After a few uncertain weeks in which the global situation worsened, we decided to give virtual training a shot. Honestly, I wasn’t 100% on board with this. I was leaning toward just “waiting it out” and hopefully rescheduling what was “postponed.” After all, we had no experience with virtual training or platforms like Zoom or Adobe Connect and had never converted a live seminar experience to a different medium. Yet on April 22, 2020, we offered our first virtual seminar via Zoom. It was rough initially, but I’m glad we did it. Here is some of my insight on Enerdynamics’ experience moving to a virtual world.
One important factor we had in our favor during this transition was a full awareness that we were using a different medium. This is a lesson we learned in our early years of developing online training, often from live seminars. They are not the same thing! Similarly, the virtual experience is not the same as physically being in a room with 30 participants. First, you can’t see most of them. Our clients are corporate, and we learned early we can’t demand they use cameras. And even if we had, that caused bandwidth issues that you don’t want anyway. So, the first hurdle was adding interaction among an audience that was not together and often silent and unseen.
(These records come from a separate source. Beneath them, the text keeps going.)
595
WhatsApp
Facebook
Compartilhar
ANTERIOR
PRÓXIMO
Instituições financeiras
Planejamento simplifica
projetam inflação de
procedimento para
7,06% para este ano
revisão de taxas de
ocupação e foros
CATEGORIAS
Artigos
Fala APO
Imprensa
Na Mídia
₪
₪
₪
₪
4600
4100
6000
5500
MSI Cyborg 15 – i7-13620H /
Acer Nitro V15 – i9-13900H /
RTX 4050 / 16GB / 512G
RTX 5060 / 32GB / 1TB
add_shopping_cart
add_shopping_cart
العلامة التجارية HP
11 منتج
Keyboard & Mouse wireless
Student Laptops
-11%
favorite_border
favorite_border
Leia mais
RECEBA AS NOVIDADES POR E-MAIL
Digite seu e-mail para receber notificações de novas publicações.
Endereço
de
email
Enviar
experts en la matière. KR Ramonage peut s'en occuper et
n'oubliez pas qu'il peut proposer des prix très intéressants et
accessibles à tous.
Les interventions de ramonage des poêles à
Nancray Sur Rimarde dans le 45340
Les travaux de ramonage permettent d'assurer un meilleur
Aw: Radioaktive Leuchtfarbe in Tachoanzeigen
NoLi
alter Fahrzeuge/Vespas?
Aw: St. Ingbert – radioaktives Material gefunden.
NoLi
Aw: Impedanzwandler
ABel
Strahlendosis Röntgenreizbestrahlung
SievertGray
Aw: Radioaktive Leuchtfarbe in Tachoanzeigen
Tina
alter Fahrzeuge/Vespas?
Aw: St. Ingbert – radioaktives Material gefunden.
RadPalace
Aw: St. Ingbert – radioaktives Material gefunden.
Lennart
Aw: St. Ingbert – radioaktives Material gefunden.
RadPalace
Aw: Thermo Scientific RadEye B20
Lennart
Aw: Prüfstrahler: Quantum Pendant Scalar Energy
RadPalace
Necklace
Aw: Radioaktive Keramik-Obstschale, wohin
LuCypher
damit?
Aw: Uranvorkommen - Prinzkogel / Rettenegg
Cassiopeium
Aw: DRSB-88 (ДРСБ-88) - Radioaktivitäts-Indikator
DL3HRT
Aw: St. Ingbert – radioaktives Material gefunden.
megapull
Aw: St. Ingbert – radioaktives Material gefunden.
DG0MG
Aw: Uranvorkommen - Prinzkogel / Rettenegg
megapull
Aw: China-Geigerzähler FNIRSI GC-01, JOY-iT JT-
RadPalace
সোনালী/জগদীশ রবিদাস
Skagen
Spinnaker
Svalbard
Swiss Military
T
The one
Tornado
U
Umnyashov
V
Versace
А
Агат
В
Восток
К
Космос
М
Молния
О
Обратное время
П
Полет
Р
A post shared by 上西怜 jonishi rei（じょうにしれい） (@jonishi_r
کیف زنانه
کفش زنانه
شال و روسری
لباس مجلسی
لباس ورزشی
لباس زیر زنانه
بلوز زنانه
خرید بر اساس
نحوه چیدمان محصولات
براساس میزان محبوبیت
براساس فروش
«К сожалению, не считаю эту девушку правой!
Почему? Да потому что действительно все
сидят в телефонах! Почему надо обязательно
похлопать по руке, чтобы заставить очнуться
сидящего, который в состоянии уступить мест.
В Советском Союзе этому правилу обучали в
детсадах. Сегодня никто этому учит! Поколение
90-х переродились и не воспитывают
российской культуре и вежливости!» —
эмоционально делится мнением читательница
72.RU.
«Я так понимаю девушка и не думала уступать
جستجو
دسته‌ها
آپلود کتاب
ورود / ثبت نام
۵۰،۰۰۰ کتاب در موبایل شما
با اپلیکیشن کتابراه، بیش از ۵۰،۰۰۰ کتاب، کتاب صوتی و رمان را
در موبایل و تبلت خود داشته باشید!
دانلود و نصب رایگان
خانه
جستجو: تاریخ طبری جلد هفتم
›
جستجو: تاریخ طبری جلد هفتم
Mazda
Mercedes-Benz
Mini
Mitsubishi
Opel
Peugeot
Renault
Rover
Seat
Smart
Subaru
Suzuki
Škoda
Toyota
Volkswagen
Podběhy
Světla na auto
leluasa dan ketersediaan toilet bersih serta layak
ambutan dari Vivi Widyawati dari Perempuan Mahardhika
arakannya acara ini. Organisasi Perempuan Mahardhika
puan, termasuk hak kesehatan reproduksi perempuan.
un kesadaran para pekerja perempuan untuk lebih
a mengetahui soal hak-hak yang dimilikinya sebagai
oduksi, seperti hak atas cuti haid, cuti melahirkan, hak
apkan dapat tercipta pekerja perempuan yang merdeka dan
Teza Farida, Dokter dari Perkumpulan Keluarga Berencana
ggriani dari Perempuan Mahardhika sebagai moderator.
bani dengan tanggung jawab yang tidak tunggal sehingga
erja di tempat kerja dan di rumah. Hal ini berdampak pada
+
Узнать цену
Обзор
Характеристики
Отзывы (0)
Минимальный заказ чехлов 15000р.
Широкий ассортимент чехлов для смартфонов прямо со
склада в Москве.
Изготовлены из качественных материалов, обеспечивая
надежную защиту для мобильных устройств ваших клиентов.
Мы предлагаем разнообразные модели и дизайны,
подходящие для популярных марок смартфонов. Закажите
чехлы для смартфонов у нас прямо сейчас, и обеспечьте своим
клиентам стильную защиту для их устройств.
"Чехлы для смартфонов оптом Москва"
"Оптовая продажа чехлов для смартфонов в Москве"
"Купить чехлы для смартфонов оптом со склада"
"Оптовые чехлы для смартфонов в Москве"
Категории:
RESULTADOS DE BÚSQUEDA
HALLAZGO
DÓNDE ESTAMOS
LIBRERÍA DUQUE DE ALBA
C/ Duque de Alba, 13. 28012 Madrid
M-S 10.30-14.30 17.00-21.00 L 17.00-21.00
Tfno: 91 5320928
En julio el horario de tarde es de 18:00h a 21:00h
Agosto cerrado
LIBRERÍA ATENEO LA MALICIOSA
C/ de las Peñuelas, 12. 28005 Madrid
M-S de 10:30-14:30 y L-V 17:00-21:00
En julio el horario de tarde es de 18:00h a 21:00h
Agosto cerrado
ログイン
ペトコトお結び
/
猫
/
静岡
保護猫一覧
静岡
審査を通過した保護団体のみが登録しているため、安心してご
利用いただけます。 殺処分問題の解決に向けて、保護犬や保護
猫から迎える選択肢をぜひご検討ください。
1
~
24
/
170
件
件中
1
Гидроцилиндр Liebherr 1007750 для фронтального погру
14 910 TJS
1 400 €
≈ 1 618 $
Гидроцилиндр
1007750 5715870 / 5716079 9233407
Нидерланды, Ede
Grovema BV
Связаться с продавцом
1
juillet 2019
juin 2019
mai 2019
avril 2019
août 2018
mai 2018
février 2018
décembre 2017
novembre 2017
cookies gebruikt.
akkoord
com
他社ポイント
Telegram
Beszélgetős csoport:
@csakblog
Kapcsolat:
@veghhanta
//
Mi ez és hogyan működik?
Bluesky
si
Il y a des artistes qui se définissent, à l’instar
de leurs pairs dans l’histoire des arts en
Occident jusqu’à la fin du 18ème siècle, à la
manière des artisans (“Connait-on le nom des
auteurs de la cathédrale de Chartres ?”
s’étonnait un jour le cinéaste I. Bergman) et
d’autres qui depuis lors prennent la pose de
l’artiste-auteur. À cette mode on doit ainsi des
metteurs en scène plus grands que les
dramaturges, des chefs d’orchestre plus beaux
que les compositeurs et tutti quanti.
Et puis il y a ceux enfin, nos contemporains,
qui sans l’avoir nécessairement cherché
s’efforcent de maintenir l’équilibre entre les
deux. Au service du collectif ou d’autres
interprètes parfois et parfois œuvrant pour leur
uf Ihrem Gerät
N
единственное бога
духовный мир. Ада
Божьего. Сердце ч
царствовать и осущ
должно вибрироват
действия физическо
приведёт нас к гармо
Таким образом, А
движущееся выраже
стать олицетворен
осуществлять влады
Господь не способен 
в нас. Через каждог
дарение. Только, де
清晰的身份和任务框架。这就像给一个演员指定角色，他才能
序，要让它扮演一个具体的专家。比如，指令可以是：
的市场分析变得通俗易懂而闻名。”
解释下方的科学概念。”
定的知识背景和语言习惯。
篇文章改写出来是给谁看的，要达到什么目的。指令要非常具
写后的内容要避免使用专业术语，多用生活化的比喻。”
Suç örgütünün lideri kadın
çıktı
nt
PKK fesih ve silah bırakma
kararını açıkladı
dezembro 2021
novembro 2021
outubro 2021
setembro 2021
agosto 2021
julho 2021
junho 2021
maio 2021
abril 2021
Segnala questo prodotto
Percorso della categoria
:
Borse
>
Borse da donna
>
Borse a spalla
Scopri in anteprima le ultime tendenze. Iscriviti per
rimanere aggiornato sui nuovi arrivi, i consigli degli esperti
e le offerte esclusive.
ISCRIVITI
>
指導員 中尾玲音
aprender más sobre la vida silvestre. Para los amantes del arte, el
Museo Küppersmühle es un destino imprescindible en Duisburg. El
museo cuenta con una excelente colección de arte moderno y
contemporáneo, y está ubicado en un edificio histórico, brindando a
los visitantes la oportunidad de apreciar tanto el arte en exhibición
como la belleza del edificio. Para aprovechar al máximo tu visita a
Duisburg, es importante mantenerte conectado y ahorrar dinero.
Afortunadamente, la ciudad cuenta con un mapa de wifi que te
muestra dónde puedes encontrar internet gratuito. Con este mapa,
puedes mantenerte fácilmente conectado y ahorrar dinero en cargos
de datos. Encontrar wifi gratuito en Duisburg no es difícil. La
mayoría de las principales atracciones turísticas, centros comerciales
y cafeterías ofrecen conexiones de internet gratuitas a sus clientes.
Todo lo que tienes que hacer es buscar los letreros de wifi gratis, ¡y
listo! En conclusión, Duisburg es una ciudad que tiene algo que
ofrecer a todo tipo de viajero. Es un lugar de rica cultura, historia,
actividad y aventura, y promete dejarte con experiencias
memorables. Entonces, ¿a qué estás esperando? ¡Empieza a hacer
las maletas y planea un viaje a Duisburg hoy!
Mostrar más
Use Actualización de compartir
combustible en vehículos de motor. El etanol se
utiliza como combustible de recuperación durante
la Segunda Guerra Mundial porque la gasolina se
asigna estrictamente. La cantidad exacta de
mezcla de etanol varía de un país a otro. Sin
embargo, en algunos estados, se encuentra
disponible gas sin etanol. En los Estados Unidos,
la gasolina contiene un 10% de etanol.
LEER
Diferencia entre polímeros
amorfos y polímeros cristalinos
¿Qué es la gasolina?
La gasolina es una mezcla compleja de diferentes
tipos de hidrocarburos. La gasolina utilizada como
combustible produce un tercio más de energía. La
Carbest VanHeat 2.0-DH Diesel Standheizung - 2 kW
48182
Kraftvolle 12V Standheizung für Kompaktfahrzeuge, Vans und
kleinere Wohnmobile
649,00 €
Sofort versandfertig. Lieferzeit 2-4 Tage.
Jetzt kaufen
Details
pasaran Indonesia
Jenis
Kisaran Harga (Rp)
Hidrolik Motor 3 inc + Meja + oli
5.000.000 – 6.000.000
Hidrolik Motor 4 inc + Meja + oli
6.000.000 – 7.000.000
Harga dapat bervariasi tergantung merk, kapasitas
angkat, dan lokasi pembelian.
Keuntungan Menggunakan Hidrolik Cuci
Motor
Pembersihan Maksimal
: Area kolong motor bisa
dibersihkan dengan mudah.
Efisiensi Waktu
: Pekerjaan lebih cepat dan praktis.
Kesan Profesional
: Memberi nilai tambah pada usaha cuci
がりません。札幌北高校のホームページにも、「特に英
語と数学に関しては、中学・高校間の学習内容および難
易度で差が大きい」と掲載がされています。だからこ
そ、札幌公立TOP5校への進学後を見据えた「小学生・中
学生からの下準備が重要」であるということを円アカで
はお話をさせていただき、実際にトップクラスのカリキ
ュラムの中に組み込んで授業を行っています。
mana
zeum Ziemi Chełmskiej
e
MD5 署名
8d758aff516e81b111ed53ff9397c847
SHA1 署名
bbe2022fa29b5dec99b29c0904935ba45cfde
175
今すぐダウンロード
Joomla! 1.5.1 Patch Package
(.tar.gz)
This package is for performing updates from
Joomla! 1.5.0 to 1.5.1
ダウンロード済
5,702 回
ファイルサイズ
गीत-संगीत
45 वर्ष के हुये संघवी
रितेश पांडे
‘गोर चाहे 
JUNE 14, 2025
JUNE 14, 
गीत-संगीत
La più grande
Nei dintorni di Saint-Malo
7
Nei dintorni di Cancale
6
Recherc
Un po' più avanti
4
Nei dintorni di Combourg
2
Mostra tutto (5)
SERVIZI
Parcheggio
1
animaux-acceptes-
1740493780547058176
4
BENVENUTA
Hurdle No. 2 was choosing an online platform. We started with Zoom as it is easy to use, though admittedly it does not have many options. That decision was soon followed by Zoom’s security issues, which were so bad many of our clients outlawed the platform altogether. (These rules were subsequently altered after Zoom made changes to ensure it was more secure. But we still have clients that are wary of sharing files, etc.)
We then moved to Adobe Connect. In a world where everything works as it should, it’s a facilitator’s dream! It has multiple interactivity options, cool breakout rooms with white boards, etc. However, we encountered audio problems that persist to this day. Our workaround is to have participants use both a computer for the visual presentation and a phone for the audio. Not ideal, but it works. Most times. But if I’ve learned anything, the technology can sink a virtual class. Ultimately, whatever features your platform offers, if the technology doesn’t work your class will suffer. I still use Zoom for this very reason. It works.
Maybe not a hurdle but certainly a change from in-person seminars was the timing of classes. A full day in front of the computer is a real tough sell. We’ve experimented with several schedules. For instance, one client schedules a half-day class from 8 a.m. to 1:30 p.m., with two breaks of 30 and 45 minutes. While this extends the day, it works well. For another client we present a two-day seminar on consecutive days, but they are shortened. And the lunch break is extended to three hours. It’s a long day, but it gives participants the opportunity to get work done and attend the seminar. Like everything else, the takeaway here is that virtual is a different world, and you can’t expect things to be as they were in an in-person seminar.
And finally, what is it like to facilitate a virtual seminar? A lot of work! The energy you get from a live audience is just not there. You are literally “on” from the second you open the training room until the last person leaves the screen, often with little to no feedback from your audience.
So where do we go from here? I just got off a call with a client who is scheduling a seminar in October. Virtual. I did attempt an in-person seminar a few months ago (see prior post on that experience) and the same client is going to try again in September. But even when our worlds open up again, will we ever go back to in-person training? I think so, but I also think virtual is here to stay. There are certain circumstances where it just makes sense. And as a facilitator I have to admit I’ve gotten used to working in my shorts and bare feet.